**Exercise task**
Reproduce the material verbatim, starting at the line that contains "collectors: E. H. Eames" and ending at the line that contains "collectors: E. L. Ekman". Include both of those lines.
[start Material supplied]
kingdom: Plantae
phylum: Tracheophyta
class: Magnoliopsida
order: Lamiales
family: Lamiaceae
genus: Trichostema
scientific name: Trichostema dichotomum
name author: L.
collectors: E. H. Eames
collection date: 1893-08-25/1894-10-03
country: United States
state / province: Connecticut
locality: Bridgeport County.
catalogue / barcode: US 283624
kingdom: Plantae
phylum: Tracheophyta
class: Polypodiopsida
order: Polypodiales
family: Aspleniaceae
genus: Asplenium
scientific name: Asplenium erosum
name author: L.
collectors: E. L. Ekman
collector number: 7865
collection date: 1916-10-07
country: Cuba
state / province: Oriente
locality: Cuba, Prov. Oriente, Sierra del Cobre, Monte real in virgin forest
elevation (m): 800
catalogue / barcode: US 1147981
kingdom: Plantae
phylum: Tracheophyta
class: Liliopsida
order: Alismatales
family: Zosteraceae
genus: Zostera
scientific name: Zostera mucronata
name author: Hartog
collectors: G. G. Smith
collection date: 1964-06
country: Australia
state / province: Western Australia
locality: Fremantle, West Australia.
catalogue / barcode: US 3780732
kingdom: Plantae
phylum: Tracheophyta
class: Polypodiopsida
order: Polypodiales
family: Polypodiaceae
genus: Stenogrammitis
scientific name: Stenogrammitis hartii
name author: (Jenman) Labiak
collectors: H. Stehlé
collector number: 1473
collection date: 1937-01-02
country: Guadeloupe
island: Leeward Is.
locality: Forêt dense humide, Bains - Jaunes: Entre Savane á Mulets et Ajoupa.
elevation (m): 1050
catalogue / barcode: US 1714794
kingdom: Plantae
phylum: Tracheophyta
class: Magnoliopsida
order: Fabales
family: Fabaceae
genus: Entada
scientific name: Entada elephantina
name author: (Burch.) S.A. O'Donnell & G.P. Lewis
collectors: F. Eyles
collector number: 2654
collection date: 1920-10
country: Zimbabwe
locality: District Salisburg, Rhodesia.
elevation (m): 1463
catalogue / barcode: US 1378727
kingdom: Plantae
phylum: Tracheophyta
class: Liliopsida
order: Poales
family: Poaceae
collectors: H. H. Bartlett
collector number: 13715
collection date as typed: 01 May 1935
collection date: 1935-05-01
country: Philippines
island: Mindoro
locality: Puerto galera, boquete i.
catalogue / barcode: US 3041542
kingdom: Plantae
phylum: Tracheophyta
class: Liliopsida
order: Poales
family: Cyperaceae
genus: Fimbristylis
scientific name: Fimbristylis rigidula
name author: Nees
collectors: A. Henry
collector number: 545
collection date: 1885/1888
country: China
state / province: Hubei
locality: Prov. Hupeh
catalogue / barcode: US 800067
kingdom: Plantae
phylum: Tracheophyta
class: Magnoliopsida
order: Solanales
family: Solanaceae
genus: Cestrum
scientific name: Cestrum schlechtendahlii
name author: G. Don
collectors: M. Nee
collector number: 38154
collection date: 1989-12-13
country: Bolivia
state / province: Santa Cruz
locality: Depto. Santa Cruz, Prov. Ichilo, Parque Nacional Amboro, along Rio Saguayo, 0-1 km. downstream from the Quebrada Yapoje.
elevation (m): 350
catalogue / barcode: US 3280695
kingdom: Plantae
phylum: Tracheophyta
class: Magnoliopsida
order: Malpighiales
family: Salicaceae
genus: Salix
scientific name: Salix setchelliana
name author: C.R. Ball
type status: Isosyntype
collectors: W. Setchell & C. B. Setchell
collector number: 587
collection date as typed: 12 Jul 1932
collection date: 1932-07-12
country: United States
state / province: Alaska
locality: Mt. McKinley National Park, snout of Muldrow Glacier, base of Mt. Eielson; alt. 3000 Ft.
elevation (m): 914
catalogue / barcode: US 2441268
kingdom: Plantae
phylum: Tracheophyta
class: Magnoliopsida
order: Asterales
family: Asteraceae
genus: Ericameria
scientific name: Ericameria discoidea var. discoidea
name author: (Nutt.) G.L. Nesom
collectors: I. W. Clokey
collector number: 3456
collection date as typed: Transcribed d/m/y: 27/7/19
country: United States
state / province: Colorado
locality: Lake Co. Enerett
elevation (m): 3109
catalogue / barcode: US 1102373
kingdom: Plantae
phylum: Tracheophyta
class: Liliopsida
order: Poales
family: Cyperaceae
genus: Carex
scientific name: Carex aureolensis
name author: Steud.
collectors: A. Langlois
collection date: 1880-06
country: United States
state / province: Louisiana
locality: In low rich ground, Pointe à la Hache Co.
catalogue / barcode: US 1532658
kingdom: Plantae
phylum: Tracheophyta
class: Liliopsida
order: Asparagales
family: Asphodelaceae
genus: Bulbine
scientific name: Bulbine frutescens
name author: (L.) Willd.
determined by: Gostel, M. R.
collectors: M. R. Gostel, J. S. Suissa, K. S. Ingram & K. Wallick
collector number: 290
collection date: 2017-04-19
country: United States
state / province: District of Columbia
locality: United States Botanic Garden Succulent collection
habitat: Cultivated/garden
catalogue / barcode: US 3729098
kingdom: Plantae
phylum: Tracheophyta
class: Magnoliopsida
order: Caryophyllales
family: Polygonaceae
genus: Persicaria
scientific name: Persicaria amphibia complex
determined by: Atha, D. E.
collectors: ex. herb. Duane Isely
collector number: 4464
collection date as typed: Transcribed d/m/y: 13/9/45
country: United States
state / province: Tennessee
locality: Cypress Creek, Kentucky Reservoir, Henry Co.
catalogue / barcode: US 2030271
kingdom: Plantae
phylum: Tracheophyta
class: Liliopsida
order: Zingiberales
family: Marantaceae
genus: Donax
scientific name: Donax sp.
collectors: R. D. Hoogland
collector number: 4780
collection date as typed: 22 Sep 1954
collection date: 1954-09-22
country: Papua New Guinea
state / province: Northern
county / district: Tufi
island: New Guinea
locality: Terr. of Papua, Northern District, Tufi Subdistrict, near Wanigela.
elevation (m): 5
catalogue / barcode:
[end Material supplied]
**Written answer**
collectors: E. H. Eames
collection date: 1893-08-25/1894-10-03
country: United States
state / province: Connecticut
locality: Bridgeport County.
catalogue / barcode: US 283624
kingdom: Plantae
phylum: Tracheophyta
class: Polypodiopsida
order: Polypodiales
family: Aspleniaceae
genus: Asplenium
scientific name: Asplenium erosum
name author: L.
collectors: E. L. Ekman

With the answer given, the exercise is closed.